Gradually he came to the conclusion he had reached before he had been drawn on his strange journey through the Great Forest. He would hide in the woods beyond the castle, watching and listening silently, until he could encounter Rannick alone. He had little doubt that, given the element of surprise, he could seize and overpower him. His darker vision of the future might have turned from Rannick's death but he would nevertheless relish subduing him by main force. And this time he would sound no challenge that might bring the creature down on him. And too, he was no longer alone. The trees would be watching and listening with him.
His mood was unsettled, however. Despite all his plans, confronting Rannick was still a stomach-turning prospect which became more frightening with each southbound stride. Yet, it also had a familiar quality of inevitability about it, not unlike that which preceded a trip to Gryss with toothache, though worse by far. What was upsetting him more were his thoughts about Derwyn and his family. True, he had advised Derwyn simply to search for the valley and prepare to defend his people against what might come from there. But he had been vague; he had not warned him as he should other than to tell him to take his best men. He cursed himself roundly for his dark folly every time he thought of his last meeting with Derwyn. It gave him no consolation that not for a moment had
it occurred to him at the time that Derwyn would undertake such an expedition with a small family hunting party.
That, through his neglect, he might have brought to Derwyn's kin the pain of loss that he himself had suffered, troubled him greatly. And the trees could not help. He had asked about Derwyn's fate only once.
'We are frightened where we are near your home, Far-nor. The power there grows apace. It is terrible. And the fear clouds all.
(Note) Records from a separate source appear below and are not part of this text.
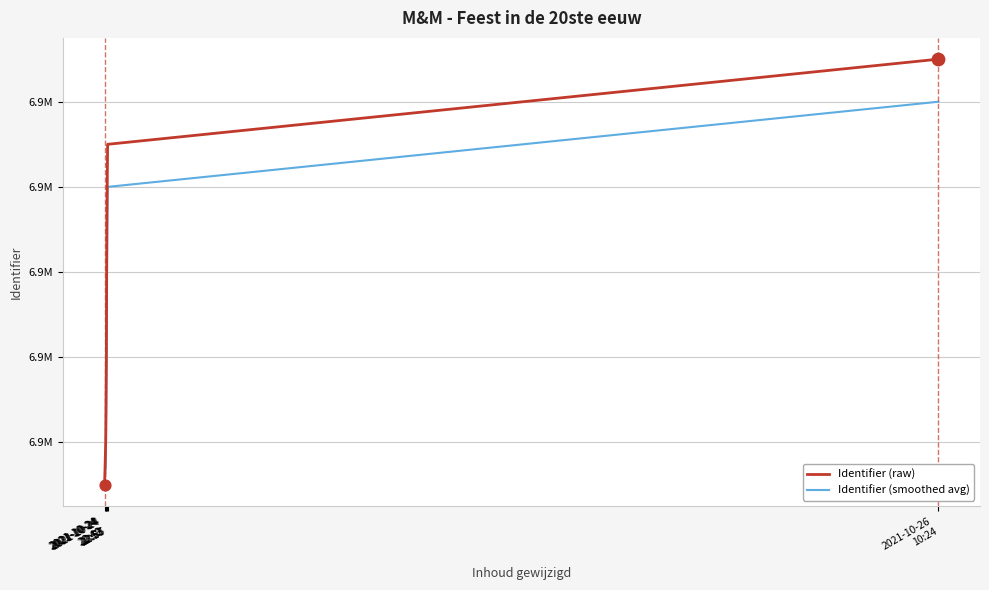

Is the value of Identifier (raw) at 2021-10-24
22:55 greater than the value of Identifier (smoothed avg) at 2021-10-24
22:55?

Yes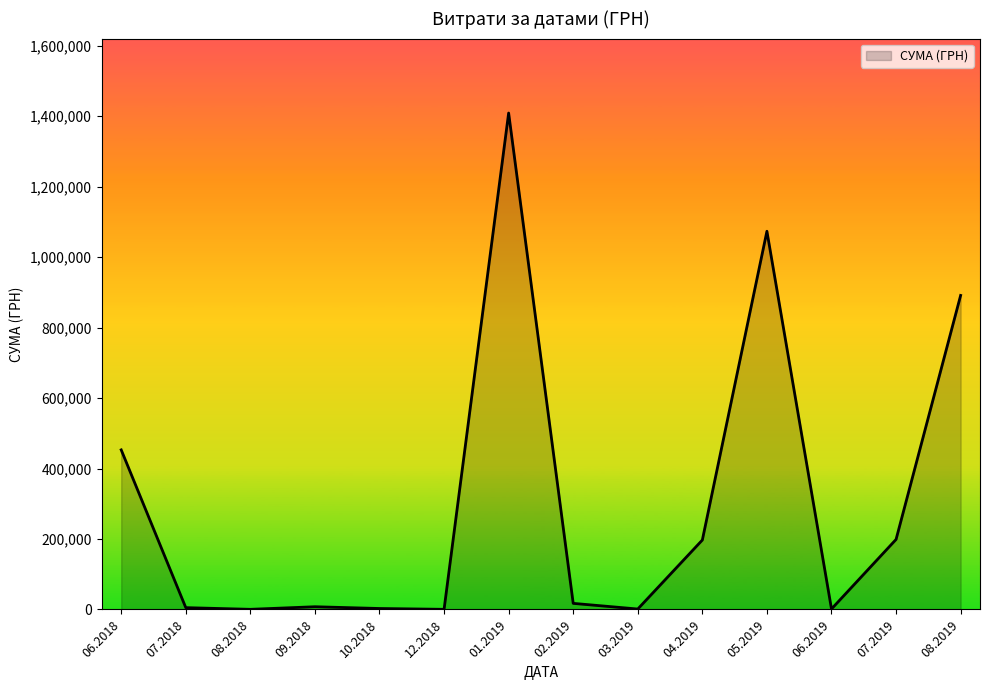

Which label corresponds to the largest value in the chart?

01.2019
Mar-ken and his company passed into the spreading nightfall and I could not Hear him further.'
Farnor did not need to be told this last; fear and confusion permeated the words, jagged and frightful, and layered through with apologies and regret—and shame.
'I understand,’ he said, though he added sternly, ‘But we must both of us struggle to face our fears if they're not to bring us down.’ Then he had tried another approach. ‘Are Marken or the others back at their lodge?'
The answer was starkly clear. ‘No.'
Farnor swore to himself, and unthinkingly urged his horse forward. It took no notice, however, continuing resolutely at the pace that it presumably found most suitable.
There had been such distress in the voice of the trees that, despite his concern, he had not been able to bring himself to pursue the matter. ‘They're none of them foolish or reckless people,’ Uldaneth had said, but that too gave him little consolation. Though as the words came back to him he heard her saying again, ‘What's done is done, Farnor. Neither of us can do anything from here.’ Oddly, that had helped. Some quality in her voice had told him that destroying himself with gnawing anxieties about matters beyond his control was to compound one folly with another. He began trying to quieten himself by becoming absorbed in the gentle, drumming rhythm of his journey, and the tranquillity of the Forest about him.
And tranquil it was. The nights were cool, scented and dreamless, and each morning he was awake, refreshed and alive, before the sound of the dawn horns floated over the treetops to greet him. He found streams to drink from and to bathe in, and the food from Marrin's lodge left him no need either to economize or to hunt.